Saisie en urgence, la Commission de discipline de la FTF a analysé les rapports officiels du commissaire au match et de l’arbitre, renforcés par des images jugées « accablantes ». Le tableau dressé est alarmant :
- Altercations physiques entre protagonistes
- Dégradations matérielles dans l’enceinte sportive
- Envahissement de l’aire de jeu par des supporters
- Implication de joueurs et responsables du club local dans les débordements
Des actes qui portent gravement atteinte à l’image du football togolais, à quelques jours seulement de la reprise du championnat.
Face à l’urgence et à la gravité des faits, la FTF a activé l’article 49 du Code disciplinaire pour prononcer des sanctions provisoires dans l’attente du jugement définitif sur le fond du dossier.
La première conséquence concrète de cette décision est lourde pour le club de Sokodé.
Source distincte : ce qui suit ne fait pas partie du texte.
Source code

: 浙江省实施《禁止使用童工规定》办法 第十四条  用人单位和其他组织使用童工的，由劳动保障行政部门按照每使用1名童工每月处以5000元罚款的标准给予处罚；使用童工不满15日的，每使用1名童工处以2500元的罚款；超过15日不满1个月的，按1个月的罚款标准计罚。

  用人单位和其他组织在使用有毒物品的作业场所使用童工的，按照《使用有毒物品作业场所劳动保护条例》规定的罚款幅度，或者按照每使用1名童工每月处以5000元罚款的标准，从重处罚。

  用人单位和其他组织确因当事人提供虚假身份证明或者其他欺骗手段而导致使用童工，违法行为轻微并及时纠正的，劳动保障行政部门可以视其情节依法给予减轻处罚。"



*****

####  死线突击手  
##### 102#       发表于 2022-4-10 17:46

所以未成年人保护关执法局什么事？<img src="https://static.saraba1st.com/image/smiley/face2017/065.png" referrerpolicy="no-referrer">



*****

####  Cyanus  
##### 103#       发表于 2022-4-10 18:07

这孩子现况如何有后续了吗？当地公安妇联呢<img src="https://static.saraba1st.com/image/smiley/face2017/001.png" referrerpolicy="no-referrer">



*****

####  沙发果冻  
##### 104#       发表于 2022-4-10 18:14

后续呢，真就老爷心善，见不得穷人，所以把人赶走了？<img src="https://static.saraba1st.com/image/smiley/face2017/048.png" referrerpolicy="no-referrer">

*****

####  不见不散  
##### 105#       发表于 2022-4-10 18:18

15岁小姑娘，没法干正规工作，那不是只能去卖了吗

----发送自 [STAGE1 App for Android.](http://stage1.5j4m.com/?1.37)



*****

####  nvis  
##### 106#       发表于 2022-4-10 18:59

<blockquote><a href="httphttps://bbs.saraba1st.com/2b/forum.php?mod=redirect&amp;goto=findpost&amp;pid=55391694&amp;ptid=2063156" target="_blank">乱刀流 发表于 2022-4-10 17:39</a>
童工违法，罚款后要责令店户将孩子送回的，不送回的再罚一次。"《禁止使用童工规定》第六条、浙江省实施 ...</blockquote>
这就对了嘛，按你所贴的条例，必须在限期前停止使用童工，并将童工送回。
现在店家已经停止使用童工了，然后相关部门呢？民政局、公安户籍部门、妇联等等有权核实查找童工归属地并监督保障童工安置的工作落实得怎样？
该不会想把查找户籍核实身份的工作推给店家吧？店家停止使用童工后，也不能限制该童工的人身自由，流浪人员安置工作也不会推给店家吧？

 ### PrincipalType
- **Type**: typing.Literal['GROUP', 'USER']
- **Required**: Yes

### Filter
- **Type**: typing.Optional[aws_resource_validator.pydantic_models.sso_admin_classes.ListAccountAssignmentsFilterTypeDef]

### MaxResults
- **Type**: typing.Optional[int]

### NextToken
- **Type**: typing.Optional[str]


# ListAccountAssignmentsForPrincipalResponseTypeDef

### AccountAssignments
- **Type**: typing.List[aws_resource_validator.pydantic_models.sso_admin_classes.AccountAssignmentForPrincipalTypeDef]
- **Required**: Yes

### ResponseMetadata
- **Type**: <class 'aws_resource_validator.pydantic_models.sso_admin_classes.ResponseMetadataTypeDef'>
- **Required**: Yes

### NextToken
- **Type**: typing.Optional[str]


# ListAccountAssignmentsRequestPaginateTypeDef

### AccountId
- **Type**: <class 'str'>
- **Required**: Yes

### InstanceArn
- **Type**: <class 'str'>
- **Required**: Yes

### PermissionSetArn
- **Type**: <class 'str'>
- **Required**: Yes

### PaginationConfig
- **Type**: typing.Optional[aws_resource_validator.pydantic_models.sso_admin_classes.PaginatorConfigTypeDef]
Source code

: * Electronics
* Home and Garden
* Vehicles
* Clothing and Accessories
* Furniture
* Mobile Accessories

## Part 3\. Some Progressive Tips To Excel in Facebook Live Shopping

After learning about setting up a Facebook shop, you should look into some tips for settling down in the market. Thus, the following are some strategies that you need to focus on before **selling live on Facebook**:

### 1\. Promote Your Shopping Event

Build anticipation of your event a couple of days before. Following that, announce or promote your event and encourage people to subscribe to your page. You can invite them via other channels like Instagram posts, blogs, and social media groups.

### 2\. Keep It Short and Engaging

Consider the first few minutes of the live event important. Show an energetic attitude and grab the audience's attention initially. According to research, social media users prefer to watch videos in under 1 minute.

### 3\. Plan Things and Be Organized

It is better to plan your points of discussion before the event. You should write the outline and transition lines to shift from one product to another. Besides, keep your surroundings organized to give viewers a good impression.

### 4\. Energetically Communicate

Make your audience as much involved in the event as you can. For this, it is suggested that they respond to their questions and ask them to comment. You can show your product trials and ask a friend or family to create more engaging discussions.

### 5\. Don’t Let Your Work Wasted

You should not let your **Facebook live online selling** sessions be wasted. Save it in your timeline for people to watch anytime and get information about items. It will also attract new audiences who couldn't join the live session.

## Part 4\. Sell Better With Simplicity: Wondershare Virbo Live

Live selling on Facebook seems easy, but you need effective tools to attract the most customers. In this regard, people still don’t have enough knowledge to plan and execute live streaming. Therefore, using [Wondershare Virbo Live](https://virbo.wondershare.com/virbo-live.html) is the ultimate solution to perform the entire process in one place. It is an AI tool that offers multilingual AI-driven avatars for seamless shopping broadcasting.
Semassi FC est interdit d’accès au stade de Sokodé jusqu’à nouvel ordre. Une sanction qui va profondément perturber l’organisation du club pour la suite de la saison.
Désormais, le club devra accueillir ses adversaires dans des conditions particulièrement contraignantes :
- Stade municipal de Tsévié comme solution principale
- Enceintes homologuées de Lomé en cas d’indisponibilité de Tsévié
Une véritable « exil » pour le club de la ville de Sokodé, qui perd ainsi l’avantage de jouer devant son public et dans son environnement familier.
À travers cette décision musclée, la FTF envoie un message sans équivoque à l’ensemble des acteurs du football national : aucune dérive ne sera tolérée lorsque l’image et l’intégrité du sport sont en jeu.